The stay from 2014 expired June 9. The next day, Neyoy-Ruiz quietly moved into sanctuary for fear of once again possibly facing removal. This time he was received at First Christian Church, because Rosa Robles-Loreto has also been living in sanctuary
at Southside for nearly 10 months now.
"At first I felt nervous because I didn't know what would happen, I feel beyond happy, like the first time I was given this permission. I will be calm for another year, but I hope soon, they'll resolve or completely close my case," he says after a celebratory ceremony Thursday afternoon at First Christian. "Still, I'm going to keep fighting with Rosa and help others who need sanctuary. They don't know, and I have to tell them that this is an option."
Like Robles Loreto, Neyoy-Ruiz is not a priority for removal per ICE policies, but the agency isn't known for following through with some of its own rules. When President Obama issued several immigration executive actions this past November, he also reassured that undocumented people who aren't felons or threaten national security should not be at the top of the deportation list.
“After conducting another review of Mr. Neyoy-Ruiz’s immigration case, U.S. Immigration and Customs Enforcement (ICE) has granted Mr. Neyoy-Ruiz an additional one-year stay of removal. At the end of that period, ICE will re-evaluate the case to determine the appropriate next steps," says Yasmeen Pitts O'keefe, ICE's spokeswoman. "ICE exercises prosecutorial discretion on a case-by-case basis, considering the totality of an individual’s case, including but not limited to criminal history, immigration history, family and community ties, humanitarian issues and whether he or she is likely to receive temporary or permanent status or other relief from removal."

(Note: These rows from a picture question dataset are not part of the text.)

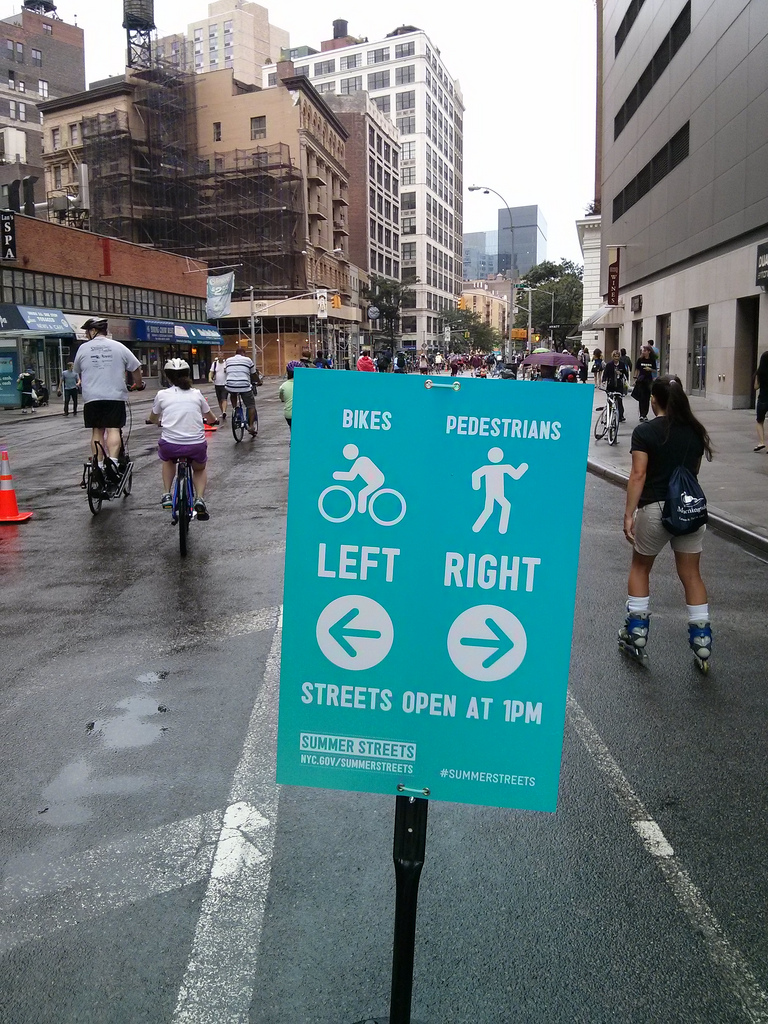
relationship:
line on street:
[576, 681, 763, 1017] [3, 386, 748, 1015]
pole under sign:
[387, 790, 433, 1017] [283, 360, 598, 824]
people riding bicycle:
[52, 316, 265, 457] [141, 409, 225, 576]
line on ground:
[561, 681, 761, 1017] [2, 379, 761, 1010]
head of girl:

Neyoy Ruiz and his wife Karla came to Tucson from Mexico 15 years ago. Their son, Carlos, who just graduated from middle-school, is a U.S. citizen, making Neyoy-Ruiz eligible for Obama's Deferred Action for Parents program—a work permit and permission to stay in the U.S. for three years with a chance to re-apply. However, in February, a federal judge in Texas blocked DAPA
and an extension to DACA, a similar program but for undocumented immigrants brought here as children.
When he left sanctuary last year, his plans were to apply for DAPA. During this year, he also tried to renew his work permit, but he says it was rejected. Officials asked him to re-apply at a cost of $400. He lost his job as a result and has been searching for daily construction gigs to get by.
"I don't wish this fear on anyone, but they should be focusing their attention on people who have committed serious crimes, I don't even think they read our cases, all they see is an alien number, but that number has a heart, has a family, it's a person," he says.
This is the first time First Christian Church housed a sanctuary case since the movement recently emerged again. The church, along with Southside and several other congregations, was also part of the Sanctuary Movement in the 1980s
, a response to an influx of Central Americans fleeing their civil-war-stricken countries at the time. Local Quaker congregation, the Pima Monthly Meeting, is partnering with the church to help Neyoy-Ruiz and his family in any way they can.
"It's a tragedy, this is something that affects our community," says First Christian's pastor Ailsa Guardiola Gonzalez. "Being a strong community, a community of support of love for families, those opportunities are being stolen and it affects all of us."
Now, Neyoy-Ruiz hopes DACA will be unblocked, so he has a more solid path to permanently have permission to stay in the country.
His son is getting ready to start high school in the fall as a member of the football team, and Neyoy-Ruiz doesn't want to miss a thing.
His departure from sanctuary is bittersweet, though. When he thinks of Robles Loreto, he wonders why she's been away for nearly one year.
"They need to look at our accomplishments, what we bring to this country. We aren't here to steal, we aren't here to do bad things, we are here to fight for our families, to work hard from dusk until dawn," he says. "I tell her to be strong, to not give up. God is good and something has to happen soon."